▶ **Consigne A**: D'après l'extrait sur les droits humains en Tunisie, combien de candidats la commission électorale a-t-elle rejetés le 10 août ?
▶ **Consigne B**: Dressez la liste des catégories de personnes détenues en novembre pour des motifs politiques ou pour avoir exercé leurs droits fondamentaux, selon l'extrait sur les droits humains en Tunisie.
▶ **Consigne C**: Prolongez l'extrait sur les droits humains en Tunisie après sa dernière phrase.

HRW dresse un rapport sombre sur les droits de l’Homme en Tunisie en 2024

Les autorités tunisiennes ont intensifié leur répression à l’encontre des opposants politiques et d’autres personnes critiques à leur égard, en procédant à des arrestations massives, en emprisonnant des journalistes et en ciblant des organisations de la société civile.
Au mois de novembre, on comptait plus de 80 personnes détenues pour des motifs politiques ou pour avoir exercé leurs droits fondamentaux, notamment des opposants politiques, des activistes, des avocats, des journalistes, des défenseurs des droits humains et des usagers des médias sociaux.
Les autorités ont porté atteinte à l’intégrité de l’élection présidentielle du 6 octobre afin d’assurer la réélection du président Kais Saied, notamment en excluant ou emprisonnant des concurrents potentiels et en amendant la loi électorale quelques jours seulement avant le scrutin.
Les forces de sécurité tunisiennes ont continué de commettre impunément des abus à l’encontre de migrants, de demandeurs d’asile et de réfugiés. En dépit des violations toujours en cours, l’Union européenne a poursuivi ses efforts de coopération avec la Tunisie en matière de migration.
Élection présidentielle
En octobre, le président Kais Saied a été réélu pour un second mandat avec 90,69 % des voix exprimées et seulement 28,8 % de participation des électeurs.
À l’approche du scrutin, les autorités tunisiennes ont intensifié leur répression en ciblant plusieurs challengers potentiels à Kais Saied. Elles ont poursuivi en justice, voire condamné à de la prison au moins dix candidats potentiels ainsi que plusieurs membres de leurs équipes de campagne, tout en harcelant et intimidant d’autres candidats.
Le 10 août, la commission électorale n’a approuvé que trois candidats à l’élection présidentielle et rejeté quatorze autres candidats. Plusieurs ont fait appel devant le tribunal administratif, qui a donné raison à trois d’entre eux ; pourtant, la commission électorale a ignoré ces décisions de justice.
Le 2 septembre, les autorités ont arrêté Ayachi Zammel, un des trois candidats à l’élection présidentielle qui avaient été approuvés. Le 18 septembre, un tribunal de Jendouba l’a condamné à 20 mois de prison, et le 25 septembre, à six mois supplémentaires. Le 30 septembre, un tribunal de Tunis a condamné Zammel à douze ans d’emprisonnement ainsi qu’à une interdiction de voter, sur la base d’accusations de falsification de signatures de parrainage. Un membre de son équipe de campagne, arrêté le 27 septembre, a quant à lui écopé de douze années de prison.
L’instance électorale tunisienne, que le président Saied a restructurée en 2022 pour la placer sous son contrôle, a arbitrairement refusé l’accréditation de deux éminentes associations d’observation des élections, I Watch et Mourakiboun, sous prétexte de « financements étrangers suspects ». Ces deux associations font désormais l’objet d’une enquête.

[Enregistrements issus d'une collecte de données]
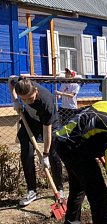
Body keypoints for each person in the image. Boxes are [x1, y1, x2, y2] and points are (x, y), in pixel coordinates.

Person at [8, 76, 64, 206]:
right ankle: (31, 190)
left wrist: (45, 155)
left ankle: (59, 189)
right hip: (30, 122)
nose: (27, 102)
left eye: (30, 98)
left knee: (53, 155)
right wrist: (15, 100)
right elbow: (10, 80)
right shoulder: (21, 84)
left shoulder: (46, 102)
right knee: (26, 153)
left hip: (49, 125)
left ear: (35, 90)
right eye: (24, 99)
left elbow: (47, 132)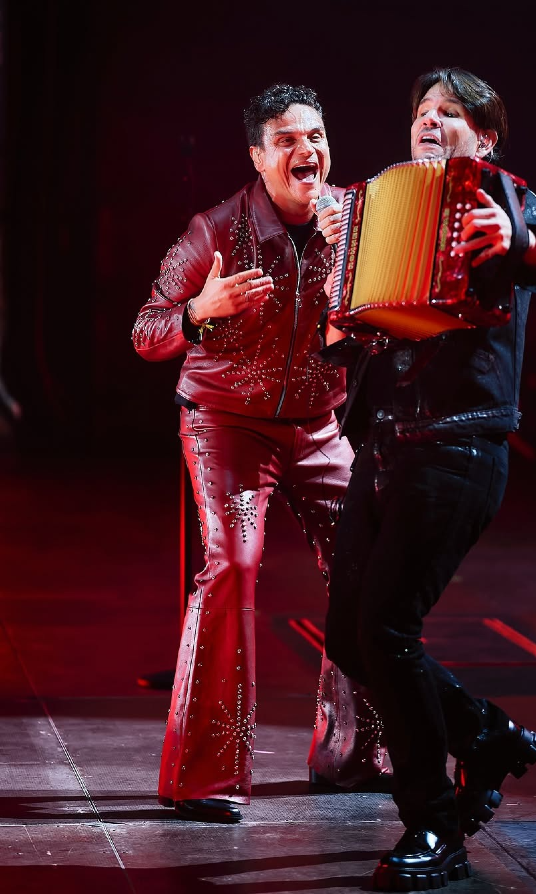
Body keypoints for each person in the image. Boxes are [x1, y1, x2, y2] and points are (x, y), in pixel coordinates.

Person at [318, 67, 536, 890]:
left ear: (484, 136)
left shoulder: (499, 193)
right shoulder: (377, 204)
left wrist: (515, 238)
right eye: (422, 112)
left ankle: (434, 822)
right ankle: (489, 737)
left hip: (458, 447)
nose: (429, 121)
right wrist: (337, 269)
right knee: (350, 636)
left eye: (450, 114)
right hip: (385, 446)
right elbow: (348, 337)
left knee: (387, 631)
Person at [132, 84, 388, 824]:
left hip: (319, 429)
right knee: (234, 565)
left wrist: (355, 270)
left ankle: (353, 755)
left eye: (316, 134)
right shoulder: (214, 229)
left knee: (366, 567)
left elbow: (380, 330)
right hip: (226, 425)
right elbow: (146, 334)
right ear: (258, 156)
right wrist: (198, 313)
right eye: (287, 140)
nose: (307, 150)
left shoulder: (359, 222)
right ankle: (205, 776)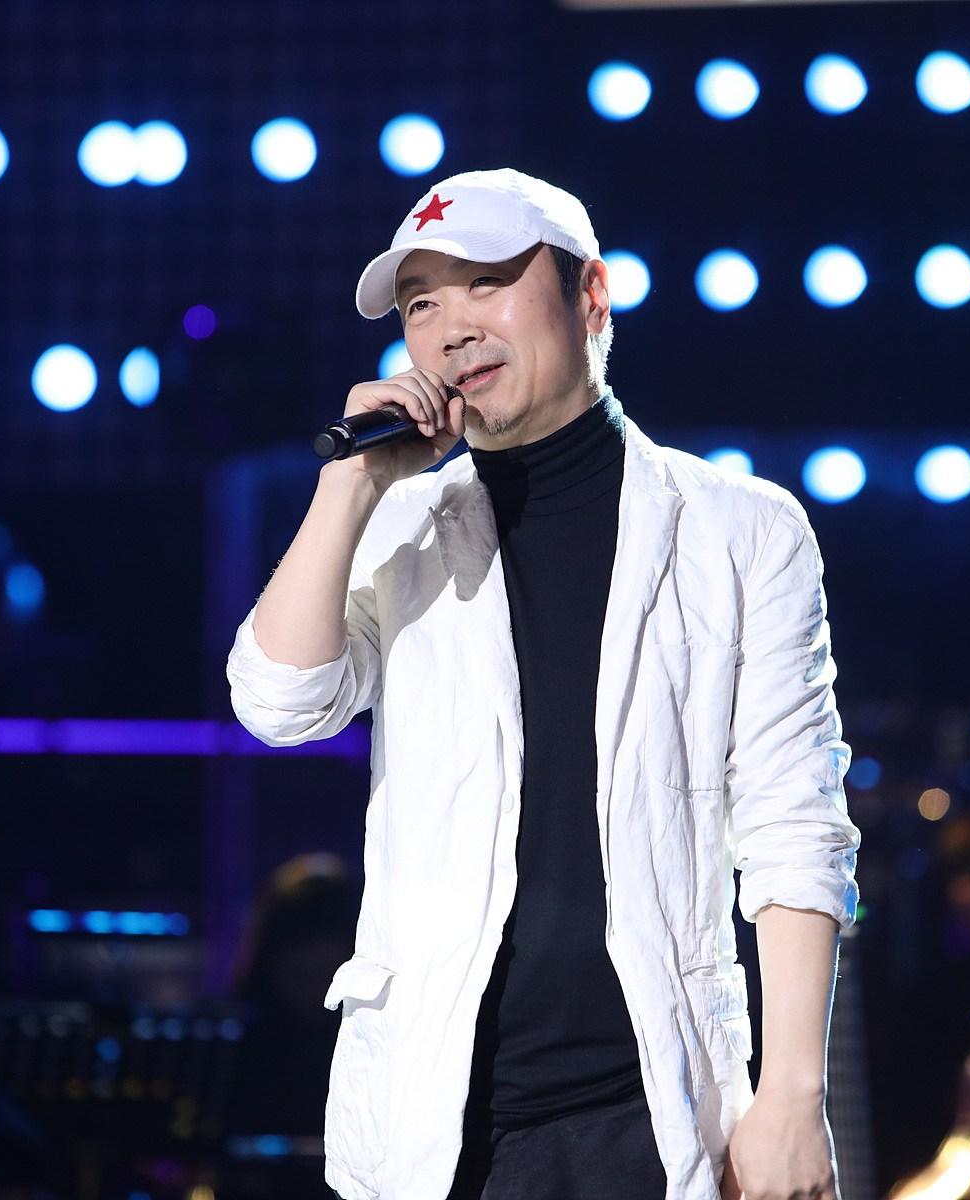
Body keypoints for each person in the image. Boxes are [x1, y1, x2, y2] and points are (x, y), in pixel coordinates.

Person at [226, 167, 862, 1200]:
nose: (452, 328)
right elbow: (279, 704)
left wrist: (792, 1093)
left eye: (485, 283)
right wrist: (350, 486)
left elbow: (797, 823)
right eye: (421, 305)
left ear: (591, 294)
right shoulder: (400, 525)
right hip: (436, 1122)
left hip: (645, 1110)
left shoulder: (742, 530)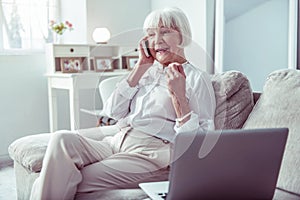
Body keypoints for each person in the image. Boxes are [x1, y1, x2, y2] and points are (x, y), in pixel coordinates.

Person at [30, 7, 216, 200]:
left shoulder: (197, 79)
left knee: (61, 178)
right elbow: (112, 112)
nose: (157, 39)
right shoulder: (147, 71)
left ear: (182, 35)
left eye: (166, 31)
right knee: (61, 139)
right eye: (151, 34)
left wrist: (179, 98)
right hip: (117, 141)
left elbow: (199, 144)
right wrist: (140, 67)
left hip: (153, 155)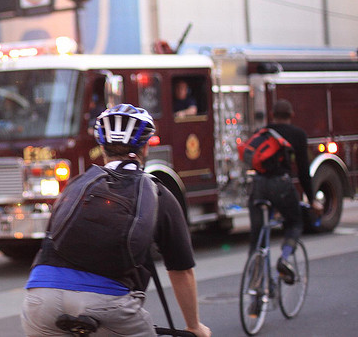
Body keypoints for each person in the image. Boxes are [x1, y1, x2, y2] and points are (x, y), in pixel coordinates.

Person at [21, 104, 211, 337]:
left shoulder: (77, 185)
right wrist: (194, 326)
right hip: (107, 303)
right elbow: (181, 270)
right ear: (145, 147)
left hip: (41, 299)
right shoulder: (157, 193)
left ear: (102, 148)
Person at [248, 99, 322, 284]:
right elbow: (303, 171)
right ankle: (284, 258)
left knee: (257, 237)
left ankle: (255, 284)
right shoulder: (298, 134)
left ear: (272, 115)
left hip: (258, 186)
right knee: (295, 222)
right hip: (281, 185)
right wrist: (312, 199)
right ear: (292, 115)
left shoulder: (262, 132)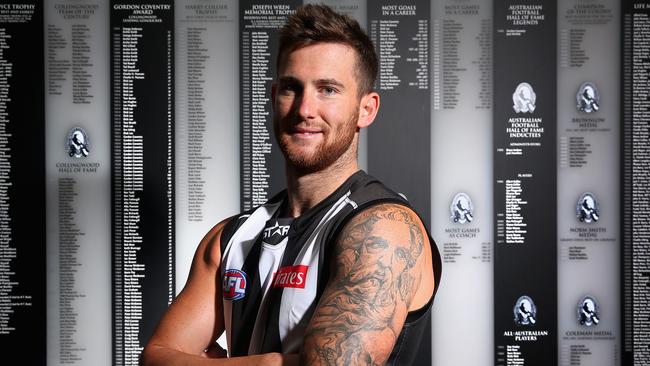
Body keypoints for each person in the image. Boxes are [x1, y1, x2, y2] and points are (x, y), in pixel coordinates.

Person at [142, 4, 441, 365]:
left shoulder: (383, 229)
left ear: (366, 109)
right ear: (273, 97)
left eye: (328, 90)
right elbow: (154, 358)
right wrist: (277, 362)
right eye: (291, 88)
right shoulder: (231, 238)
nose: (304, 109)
==
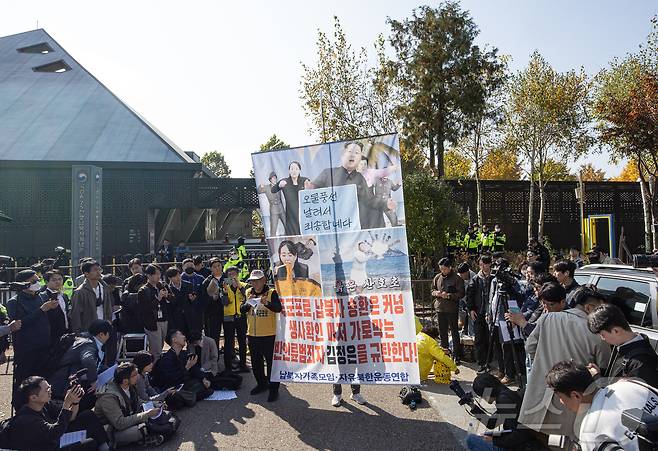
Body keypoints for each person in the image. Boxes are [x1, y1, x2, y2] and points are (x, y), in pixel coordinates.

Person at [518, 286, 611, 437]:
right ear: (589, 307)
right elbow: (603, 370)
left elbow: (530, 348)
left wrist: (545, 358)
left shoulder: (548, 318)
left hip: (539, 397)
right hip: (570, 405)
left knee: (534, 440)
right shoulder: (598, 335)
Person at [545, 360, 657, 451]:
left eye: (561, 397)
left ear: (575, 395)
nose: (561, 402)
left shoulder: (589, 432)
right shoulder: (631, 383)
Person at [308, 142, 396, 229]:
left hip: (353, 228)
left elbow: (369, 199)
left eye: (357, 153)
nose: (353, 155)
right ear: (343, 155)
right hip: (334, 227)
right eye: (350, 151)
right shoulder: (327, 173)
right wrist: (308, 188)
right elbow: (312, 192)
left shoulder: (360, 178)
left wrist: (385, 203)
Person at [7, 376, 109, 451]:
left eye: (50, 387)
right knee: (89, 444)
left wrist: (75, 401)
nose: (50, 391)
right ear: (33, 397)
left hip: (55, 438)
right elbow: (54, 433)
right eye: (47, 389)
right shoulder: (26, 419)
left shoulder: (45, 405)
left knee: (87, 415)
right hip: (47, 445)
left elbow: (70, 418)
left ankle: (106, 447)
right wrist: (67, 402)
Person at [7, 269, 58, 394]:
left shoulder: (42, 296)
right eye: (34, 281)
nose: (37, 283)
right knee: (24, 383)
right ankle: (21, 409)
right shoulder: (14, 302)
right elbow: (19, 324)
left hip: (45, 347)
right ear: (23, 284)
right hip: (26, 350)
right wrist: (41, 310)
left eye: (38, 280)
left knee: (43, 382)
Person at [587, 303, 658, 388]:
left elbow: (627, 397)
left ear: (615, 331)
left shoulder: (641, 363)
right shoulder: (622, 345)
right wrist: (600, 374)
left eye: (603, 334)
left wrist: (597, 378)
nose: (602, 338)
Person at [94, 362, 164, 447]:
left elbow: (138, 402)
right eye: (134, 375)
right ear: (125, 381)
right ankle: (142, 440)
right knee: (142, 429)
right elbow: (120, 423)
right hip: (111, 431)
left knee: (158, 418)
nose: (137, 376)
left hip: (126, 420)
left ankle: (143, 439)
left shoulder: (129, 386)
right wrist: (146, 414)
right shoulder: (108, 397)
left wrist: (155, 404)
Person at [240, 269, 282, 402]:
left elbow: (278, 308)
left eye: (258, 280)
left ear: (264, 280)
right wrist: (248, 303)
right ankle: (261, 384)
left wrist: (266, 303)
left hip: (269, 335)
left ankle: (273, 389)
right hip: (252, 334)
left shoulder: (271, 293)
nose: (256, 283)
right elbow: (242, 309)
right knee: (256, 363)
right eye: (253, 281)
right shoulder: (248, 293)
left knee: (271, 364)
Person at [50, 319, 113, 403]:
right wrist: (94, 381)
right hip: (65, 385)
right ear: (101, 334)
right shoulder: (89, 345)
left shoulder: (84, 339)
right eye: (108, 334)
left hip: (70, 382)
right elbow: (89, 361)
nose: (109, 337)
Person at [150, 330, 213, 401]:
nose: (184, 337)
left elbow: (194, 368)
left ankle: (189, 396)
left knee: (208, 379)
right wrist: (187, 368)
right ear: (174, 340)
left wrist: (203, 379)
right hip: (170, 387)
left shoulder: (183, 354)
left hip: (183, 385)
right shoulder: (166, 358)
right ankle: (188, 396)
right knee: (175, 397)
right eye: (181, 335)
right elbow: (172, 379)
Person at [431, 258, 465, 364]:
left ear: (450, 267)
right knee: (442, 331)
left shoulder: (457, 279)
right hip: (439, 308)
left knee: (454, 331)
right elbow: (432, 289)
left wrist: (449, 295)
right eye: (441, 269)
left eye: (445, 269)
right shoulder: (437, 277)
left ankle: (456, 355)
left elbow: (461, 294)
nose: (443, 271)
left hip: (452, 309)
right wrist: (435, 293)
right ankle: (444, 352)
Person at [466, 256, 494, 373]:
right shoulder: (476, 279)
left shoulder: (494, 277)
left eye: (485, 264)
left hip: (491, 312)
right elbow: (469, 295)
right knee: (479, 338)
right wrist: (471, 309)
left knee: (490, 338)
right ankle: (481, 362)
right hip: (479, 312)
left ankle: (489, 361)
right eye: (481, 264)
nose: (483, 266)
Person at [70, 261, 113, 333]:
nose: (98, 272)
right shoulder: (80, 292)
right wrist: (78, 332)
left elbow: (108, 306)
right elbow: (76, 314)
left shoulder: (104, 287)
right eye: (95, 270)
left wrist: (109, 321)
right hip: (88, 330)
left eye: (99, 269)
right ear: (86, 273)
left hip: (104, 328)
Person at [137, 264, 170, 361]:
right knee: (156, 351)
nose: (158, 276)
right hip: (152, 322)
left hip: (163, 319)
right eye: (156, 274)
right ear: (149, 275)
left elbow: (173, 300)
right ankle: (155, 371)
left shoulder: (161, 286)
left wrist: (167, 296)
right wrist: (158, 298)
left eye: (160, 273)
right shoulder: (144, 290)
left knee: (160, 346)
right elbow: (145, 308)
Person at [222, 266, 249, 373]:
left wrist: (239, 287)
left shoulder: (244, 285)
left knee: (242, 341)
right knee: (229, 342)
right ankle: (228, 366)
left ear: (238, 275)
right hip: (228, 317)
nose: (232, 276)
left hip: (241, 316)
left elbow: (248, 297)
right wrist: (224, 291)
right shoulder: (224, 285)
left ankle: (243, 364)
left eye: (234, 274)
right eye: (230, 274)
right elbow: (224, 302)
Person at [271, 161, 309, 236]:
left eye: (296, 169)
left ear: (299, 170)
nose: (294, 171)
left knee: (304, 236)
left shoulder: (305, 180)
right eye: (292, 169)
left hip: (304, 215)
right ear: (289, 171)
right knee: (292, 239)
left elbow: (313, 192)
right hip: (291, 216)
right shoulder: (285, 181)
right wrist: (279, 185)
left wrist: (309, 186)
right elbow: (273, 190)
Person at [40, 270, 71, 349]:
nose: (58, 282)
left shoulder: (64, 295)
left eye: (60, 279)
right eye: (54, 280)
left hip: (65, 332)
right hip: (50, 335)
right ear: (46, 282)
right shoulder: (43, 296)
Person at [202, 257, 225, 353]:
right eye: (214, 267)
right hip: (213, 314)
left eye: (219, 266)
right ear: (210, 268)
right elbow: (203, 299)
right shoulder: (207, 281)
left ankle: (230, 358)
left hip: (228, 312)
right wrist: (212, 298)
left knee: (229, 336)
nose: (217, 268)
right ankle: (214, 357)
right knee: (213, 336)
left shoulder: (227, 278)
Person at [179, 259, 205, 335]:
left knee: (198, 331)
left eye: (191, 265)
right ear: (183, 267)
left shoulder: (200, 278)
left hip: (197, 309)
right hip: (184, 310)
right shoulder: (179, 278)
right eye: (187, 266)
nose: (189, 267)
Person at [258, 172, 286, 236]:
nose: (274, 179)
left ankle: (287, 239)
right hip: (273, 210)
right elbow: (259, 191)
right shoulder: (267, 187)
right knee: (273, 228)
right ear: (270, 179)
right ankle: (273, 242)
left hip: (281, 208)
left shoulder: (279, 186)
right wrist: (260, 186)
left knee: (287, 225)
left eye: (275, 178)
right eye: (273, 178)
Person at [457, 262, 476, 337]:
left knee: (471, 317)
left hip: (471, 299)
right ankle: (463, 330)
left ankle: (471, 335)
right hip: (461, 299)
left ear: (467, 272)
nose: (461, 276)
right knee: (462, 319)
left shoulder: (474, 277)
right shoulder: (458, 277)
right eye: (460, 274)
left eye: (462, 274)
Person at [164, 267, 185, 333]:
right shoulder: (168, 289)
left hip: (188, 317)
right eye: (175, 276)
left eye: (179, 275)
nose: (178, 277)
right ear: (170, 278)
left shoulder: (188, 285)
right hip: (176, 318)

▶ **Réponse A**: Elle en a rejeté quatorze.

▶ **Réponse B**:
- opposants politiques
- activistes
- avocats
- journalistes
- défenseurs des droits humains
- usagers des médias sociaux

▶ **Réponse C**:
Répression politique
Avant l’élection d’octobre, les autorités se sont livrées à une répression politique tous azimuts. En septembre, des agents des services de sécurité ont arrêté plus de cent membres ou sympathisants du parti d’opposition Ennahda en vertu de la loi tunisienne de lutte contre le terrorisme. Tous ont été libérés après quelques jours de garde à vue, sauf quatre d’entre eux qui ont été placés en détention provisoire.
Le 18 juillet, un tribunal de Tunis a condamné Lotfi Mraihi, leader de l’Union populaire républicaine et candidat potentiel à la présidentielle, à huit mois de prison et à l’inéligibilité à vie pour avoir supposément « présenté des dons en numéraires ou en nature en vue d’influencer des électeurs ». La directrice exécutive de son parti et trois autres membres ont également été reconnus coupables et condamnés.
Le 5 août, un tribunal de Tunis a condamné cinq autres candidats potentiels à la présidentielle, Abdellatif Mekki, Nizar Chaari, Mourad Messaoudi, Mohamed Adel Dou et Leïla Hammami, à huit mois d’emprisonnement et à l’inéligibilité à vie, sur la base des mêmes accusations.
Le même jour, un tribunal de Tunis a par ailleurs condamné Abir Moussi, la présidente du Parti destourien libre, à deux ans de prison en vertu du décret-loi 54 sur la cybercriminalité, pour « diffusion de fausses nouvelles » à propos de l’instance électorale.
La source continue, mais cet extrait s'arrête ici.